» **Task requirements**:
[A] In the passage on Bilam, reproduce everything from "The biblical figure" down to "view of reality.", replacing "sorcerer" with "magician".
[B] List every passage that the passage on Bilam sets off in quotation marks.

» **Supplied text**:
========================

Rabbi Hagai Lundin
Rabbi Hagai LundinCourtesy

The biblical figure who most represents rage and bitterness is an ancient sorcerer named Bilam. His name suggests that he was cut off from a general national framework (bli am: without a people), and he even refers to himself as "with uncovered eyes", indicating a one-sided view of reality.

Bilam tried to curse Israel out of rage, but was unsuccessful, "how will I censure, when the Lord has not censured?". The word zaam [rage] in Hebrew is close to the word za'um, minuscule, something small and negligible. Rage also focuses on a narrow view, of a specific situation at a very specific time, and misses the overall picture. Our Sages explain his method of action: he would try to aim for the time when God was angry, so that his curse would work. It is written that "God shows His wrath every day", but this rage lasts only for a moment - "for His anger is but a moment", and this was the moment Bilam tried to catch. In other words, Bilam is a character who obsessively and disproportionately intensifies the downside in everything.

========================

» **Data excerpts**:

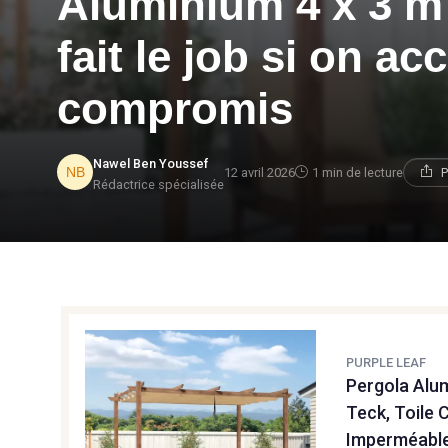
Aluminium 4 x 3 m 
fait le job si on a
compromis
Nawel Ben Youssef
12 avril 2026
1 min de lecture
P
Rédactrice spécialisée
PURPLE LEAF
Pergola Alum
Teck, Toile 
Imperméable,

========================

» **Answers for this exercise**:
[A]
The biblical figure who most represents rage and bitterness is an ancient magician named Bilam. His name suggests that he was cut off from a general national framework (bli am: without a people), and he even refers to himself as "with uncovered eyes", indicating a one-sided view of reality.

[B]
- "with uncovered eyes"
- "how will I censure, when the Lord has not censured?"
- "God shows His wrath every day"
- "for His anger is but a moment"